IA History

Imagining America was formally launched at a 1999 White House Conference initiated by the White House Millennium Council, the University of Michigan, and the Woodrow Wilson National Fellowship Foundation. The name Imagining America reflects the theme of the White House Millennium Council, focused on renewing participation in all walks of U.S. life: “Honor the Past – Imagine the Future.” Conference participants became the basis for what would become IA’s consortium of colleges and universities, and the University of Michigan agreed to be the initial host campus, with Julie Ellison as founding director.

Achievements of IA’s early years include fostering a national network of campus-community collaborators in humanities, arts, and design; developing an analytical framework to aggregate and critically consider the range of nascent artistic and scholarly endeavors; and promoting public scholarship as an important and legitimate enterprise in higher education.

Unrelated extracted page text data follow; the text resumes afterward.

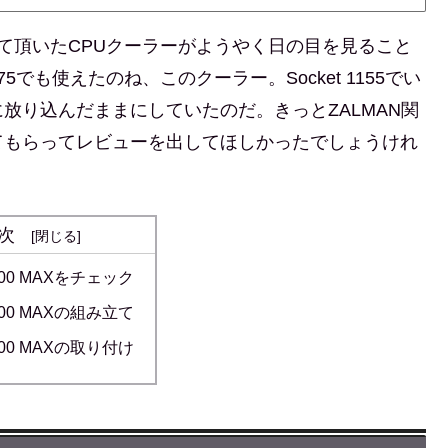
て頂いたCPUクーラーがようやく日の目を見ること
でも使えたのね、このクーラー。Socket 1155でい
放り込んだままにしていたのだ。きっとZALMAN関
てもらってレビューを出してほしかったでしょうけれ
次
900 MAXをチェック
900 MAXの組み立て
900 MAXの取り付け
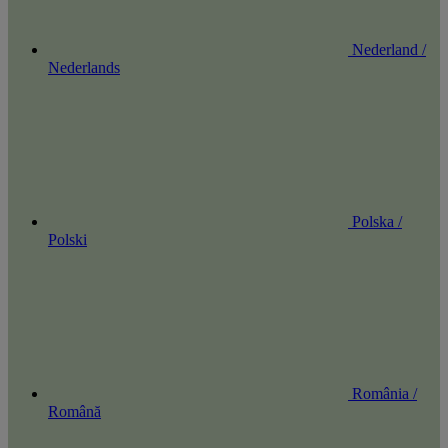
Nederland /
Nederlands
Polska /
Polski
România /
Română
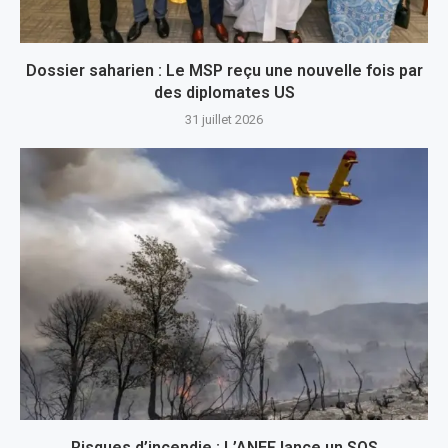
Dossier saharien : Le MSP reçu une nouvelle fois par
des diplomates US
31 juillet 2026
Risques d’incendie : L’ANEF lance un SOS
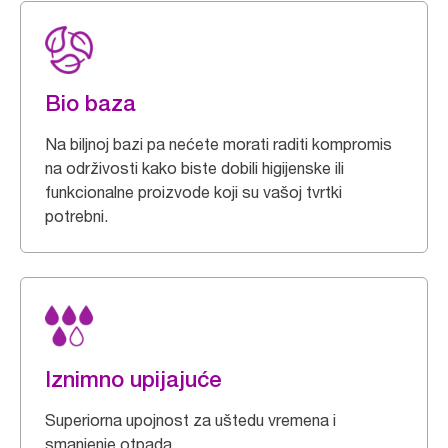
Bio baza
Na biljnoj bazi pa nećete morati raditi kompromis
na održivosti kako biste dobili higijenske ili
funkcionalne proizvode koji su vašoj tvrtki
potrebni.
Iznimno upijajuće
Superiorna upojnost za uštedu vremena i
smanjenje otpada.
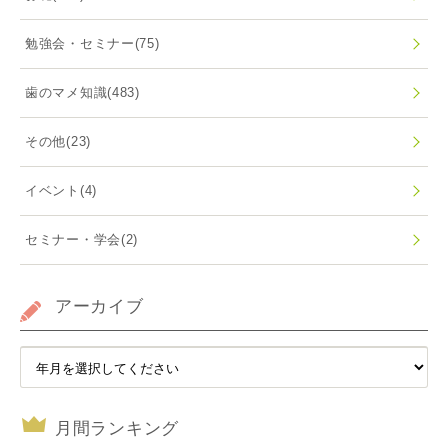
勉強会・セミナー
(75)
歯のマメ知識
(483)
その他
(23)
イベント
(4)
セミナー・学会
(2)
アーカイブ
月間ランキング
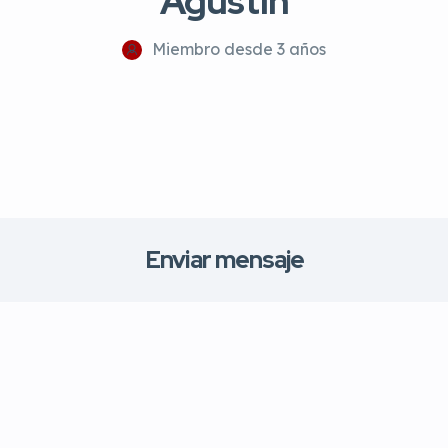
Agustín
Miembro desde 3 años
Enviar mensaje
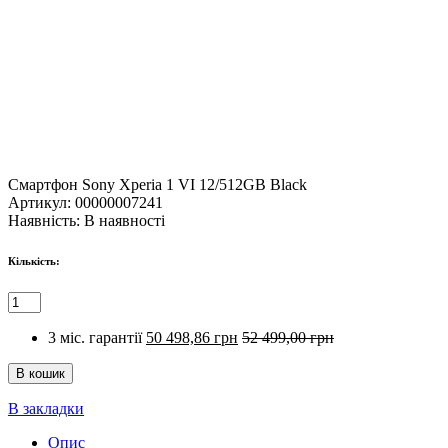
Смартфон Sony Xperia 1 VI 12/512GB Black
Артикул:
00000007241
Наявність:
В наявності
Кількість:
3 міс. гарантії
50 498,86 грн
52 499,00 грн
В закладки
Опис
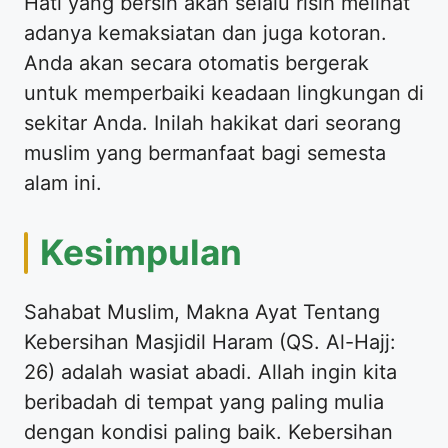
Hati yang bersih akan selalu risih melihat
adanya kemaksiatan dan juga kotoran.
Anda akan secara otomatis bergerak
untuk memperbaiki keadaan lingkungan di
sekitar Anda. Inilah hakikat dari seorang
muslim yang bermanfaat bagi semesta
alam ini.
Kesimpulan
Sahabat Muslim, Makna Ayat Tentang
Kebersihan Masjidil Haram (QS. Al-Hajj:
26) adalah wasiat abadi. Allah ingin kita
beribadah di tempat yang paling mulia
dengan kondisi paling baik. Kebersihan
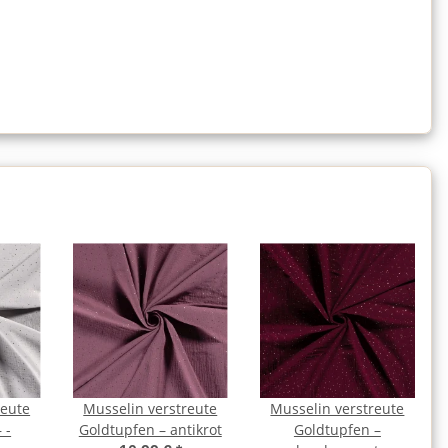
reute
Musselin verstreute
Musselin verstreute
 -
Goldtupfen – antikrot
Goldtupfen –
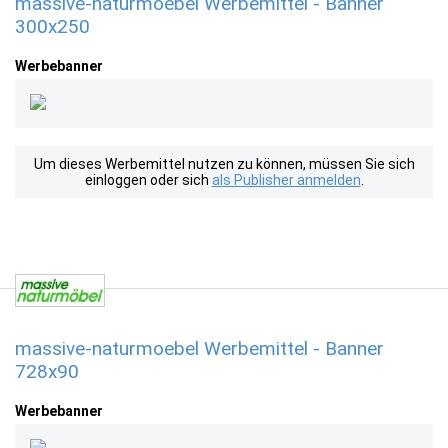
massive-naturmoebel Werbemittel - Banner
300x250
Werbebanner
Um dieses Werbemittel nutzen zu können, müssen Sie sich
einloggen oder sich
als Publisher anmelden
.
massive-naturmoebel Werbemittel - Banner
728x90
Werbebanner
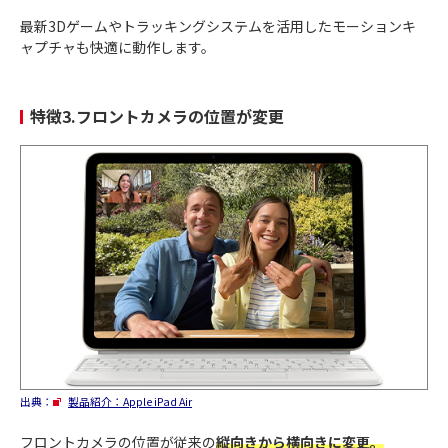
最新3Dゲームやトラッキングシステムを活用したモーションキ
ャプチャも快適に動作します。
特徴3.フロントカメラの位置が変更
出典：
製品紹介：Apple iPad Air
フロントカメラの位置が従来の
縦向きから横向きに変更。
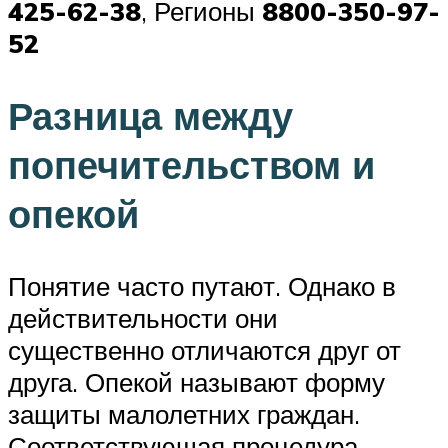
425-62-38
, Регионы
8800-350-97-
52
Разница между
попечительством и
опекой
Понятие часто путают. Однако в
действительности они
существенно отличаются друг от
друга. Опекой называют форму
защиты малолетних граждан.
Соответствующая процедура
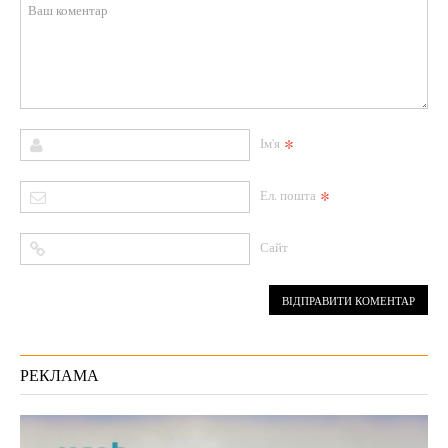
*
Ім'я
*
Ел. пошта
Сайт
РЕКЛАМА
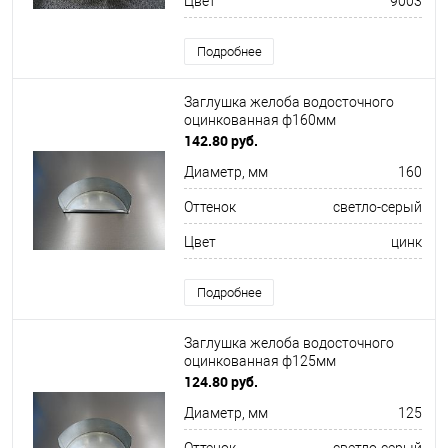
Цвет
9003
Подробнее
Заглушка желоба водосточного
оцинкованная ф160мм
142.80 руб.
Диаметр, мм
160
Оттенок
светло-серый
Цвет
цинк
Подробнее
Заглушка желоба водосточного
оцинкованная ф125мм
124.80 руб.
Диаметр, мм
125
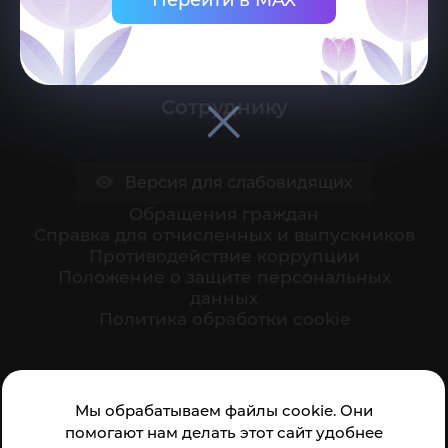
Поступающему
Студенту
Сотруднику
Версия для слабовидящих
Обращения граждан
Cправка для отчисленных и выпускников
Противодействие коррупции
Положение о защите персональных
данных
Политика обработки cookie
Ваше мнение формирует официальный рейтинг
Мы обрабатываем файлы cookie. Они
организации:
помогают нам делать этот сайт удобнее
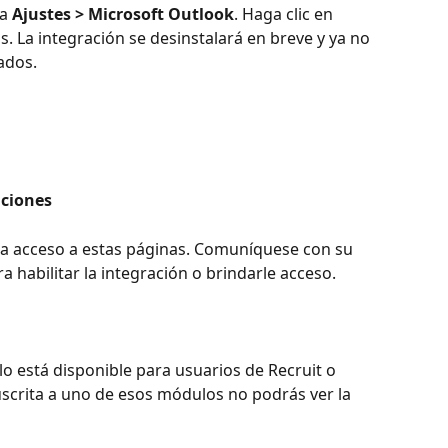
a 
Ajustes > Microsoft Outlook
. Haga clic en 
. La integración se desinstalará en breve y ya no 
ados.
aciones
a acceso a estas páginas. Comuníquese con su 
 habilitar la integración o brindarle acceso.
o está disponible para usuarios de Recruit o 
scrita a uno de esos módulos no podrás ver la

In 2007, IA moved to its second host campus, Syracuse University, and hired Jan Cohen-Cruz as director. By that time, IA had taken its place among other national organizations that push the boundaries of civic engagement in higher education. In 2008, IA released its prominent report based on several years of research, Scholarship in Public: Knowledge Creation and Tenure Policy in the Engaged University, by Julie Ellison and Timothy K. Eatman, IA’s research director. In that report, Ellison and Eatman put forward a definition of public scholarship as “scholarly or creative activity that encompasses different forms of making knowledge about, for, and with diverse publics and communities. Through a coherent, purposeful sequence of activities, public scholarship contributes to the public good and yields artifacts of public and intellectual value.”

IA is currently comprised of more than 100 college and university members and a myriad of community partners. Annual programming includes convening a national conference and several regional meetings, and collaborative research and action projects. IA contributes resources to an expanding membership and provides significant leadership to the field of engaged scholarship in higher education.